Nick Baumann at Mother Jones heard and reported on the same story yesterday from Mohamed's U.S.-based lawyer, Gadeir Abbas. Abbas says that the FBI agents insisted on continuing the interrogation even though they'd handed Mohamed a sheet of paper listing his Miranda rights and Mohamed said that he did not want to speak without his lawyer.

I observed last week that the Somali-American 19-year-old, Gulet Mohamed, appears to be yet another victim of a US policy of proxy detention abroad in countries infamous for disregarding human rights. Increasingly, it seems that Americans who've traveled to Yemen at some point have been placed on U.S. no-fly lists and then detained abroad, where they're subjected not only to aggressive questioning by U.S. officials but also to brutality by the U.S. allies detaining them. As far as we know, these prisoners are not being sent to third countries for interrogation, as they were during the Bush administration's policy of "extraordinary rendition," which sometimes involved CIA kidnappings. Yet similar forms of torture, indefinite detention and gross violations of human rights appears also to be integral to this new "extraordinary rendition-lite." The case of Sharif Mobley in Yemen is another illustrative example.

Glenn Greenwald last week pointed out that it's implausible that the Kuwaiti government would have detained and tortured an American citizen without the knowledge of the U.S. government, and that it's no coincidence that the questions both Kuwaiti and American interrogators asked focused on his knowledge of Anwar al-Awlaki, the American cleric in Yemen who's also on the Obama administration's hit list.

◆ **TASK TO COMPLETE**
Transcribe the passage on Gulet Mohamed's detention from "Glenn Greenwald last" to "administration's hit list.".

◆ **PROVIDED INFORMATION**
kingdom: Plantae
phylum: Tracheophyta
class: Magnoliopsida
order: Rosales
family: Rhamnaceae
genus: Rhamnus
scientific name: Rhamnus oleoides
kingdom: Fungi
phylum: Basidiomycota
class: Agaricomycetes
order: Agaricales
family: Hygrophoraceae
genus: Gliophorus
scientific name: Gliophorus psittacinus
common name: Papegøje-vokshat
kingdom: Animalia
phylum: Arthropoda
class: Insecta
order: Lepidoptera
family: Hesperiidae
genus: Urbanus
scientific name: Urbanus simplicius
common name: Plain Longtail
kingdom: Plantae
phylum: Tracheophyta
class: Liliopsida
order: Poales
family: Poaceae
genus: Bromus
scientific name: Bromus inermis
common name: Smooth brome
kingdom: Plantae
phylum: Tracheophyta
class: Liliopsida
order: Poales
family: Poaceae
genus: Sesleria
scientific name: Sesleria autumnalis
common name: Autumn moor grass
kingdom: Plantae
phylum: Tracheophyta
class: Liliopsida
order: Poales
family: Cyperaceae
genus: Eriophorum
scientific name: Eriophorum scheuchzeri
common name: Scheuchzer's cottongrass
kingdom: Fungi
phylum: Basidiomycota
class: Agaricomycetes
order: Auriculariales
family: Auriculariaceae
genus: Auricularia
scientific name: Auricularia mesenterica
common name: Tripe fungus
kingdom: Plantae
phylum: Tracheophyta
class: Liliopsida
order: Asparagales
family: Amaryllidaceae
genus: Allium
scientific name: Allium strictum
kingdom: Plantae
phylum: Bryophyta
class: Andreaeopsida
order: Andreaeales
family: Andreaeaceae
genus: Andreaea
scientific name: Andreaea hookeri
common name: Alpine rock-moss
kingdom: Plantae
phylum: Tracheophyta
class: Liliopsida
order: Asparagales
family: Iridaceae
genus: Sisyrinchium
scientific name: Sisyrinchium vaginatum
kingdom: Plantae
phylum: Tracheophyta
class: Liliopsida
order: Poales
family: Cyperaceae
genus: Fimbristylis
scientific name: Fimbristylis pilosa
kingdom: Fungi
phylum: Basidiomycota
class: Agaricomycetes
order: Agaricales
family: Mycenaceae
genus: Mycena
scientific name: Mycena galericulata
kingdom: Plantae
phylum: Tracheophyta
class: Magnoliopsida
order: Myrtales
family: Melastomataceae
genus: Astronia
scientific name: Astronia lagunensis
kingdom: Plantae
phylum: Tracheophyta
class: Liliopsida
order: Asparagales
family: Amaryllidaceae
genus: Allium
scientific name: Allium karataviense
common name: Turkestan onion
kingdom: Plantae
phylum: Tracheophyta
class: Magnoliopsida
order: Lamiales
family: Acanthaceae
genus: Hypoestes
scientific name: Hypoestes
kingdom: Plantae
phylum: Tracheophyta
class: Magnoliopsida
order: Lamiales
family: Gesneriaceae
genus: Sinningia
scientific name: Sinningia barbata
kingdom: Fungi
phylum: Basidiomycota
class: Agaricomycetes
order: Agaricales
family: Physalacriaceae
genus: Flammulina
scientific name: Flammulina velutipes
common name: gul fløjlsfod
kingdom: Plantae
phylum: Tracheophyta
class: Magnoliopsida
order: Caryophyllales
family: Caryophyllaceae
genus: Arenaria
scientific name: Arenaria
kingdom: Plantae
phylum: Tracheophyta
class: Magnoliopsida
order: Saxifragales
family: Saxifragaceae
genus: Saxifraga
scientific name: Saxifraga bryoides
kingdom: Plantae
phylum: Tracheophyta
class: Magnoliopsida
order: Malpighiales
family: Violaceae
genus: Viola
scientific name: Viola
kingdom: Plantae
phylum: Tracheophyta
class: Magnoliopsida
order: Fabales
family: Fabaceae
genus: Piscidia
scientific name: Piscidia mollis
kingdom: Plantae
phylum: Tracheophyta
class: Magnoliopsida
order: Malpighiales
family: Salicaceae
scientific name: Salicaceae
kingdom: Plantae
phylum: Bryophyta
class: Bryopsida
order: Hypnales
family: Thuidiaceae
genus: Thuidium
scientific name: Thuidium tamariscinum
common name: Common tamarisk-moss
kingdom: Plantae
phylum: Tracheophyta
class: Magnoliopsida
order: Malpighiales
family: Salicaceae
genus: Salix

◆ **OUTPUT**
Glenn Greenwald last week pointed out that it's implausible that the Kuwaiti government would have detained and tortured an American citizen without the knowledge of the U.S. government, and that it's no coincidence that the questions both Kuwaiti and American interrogators asked focused on his knowledge of Anwar al-Awlaki, the American cleric in Yemen who's also on the Obama administration's hit list.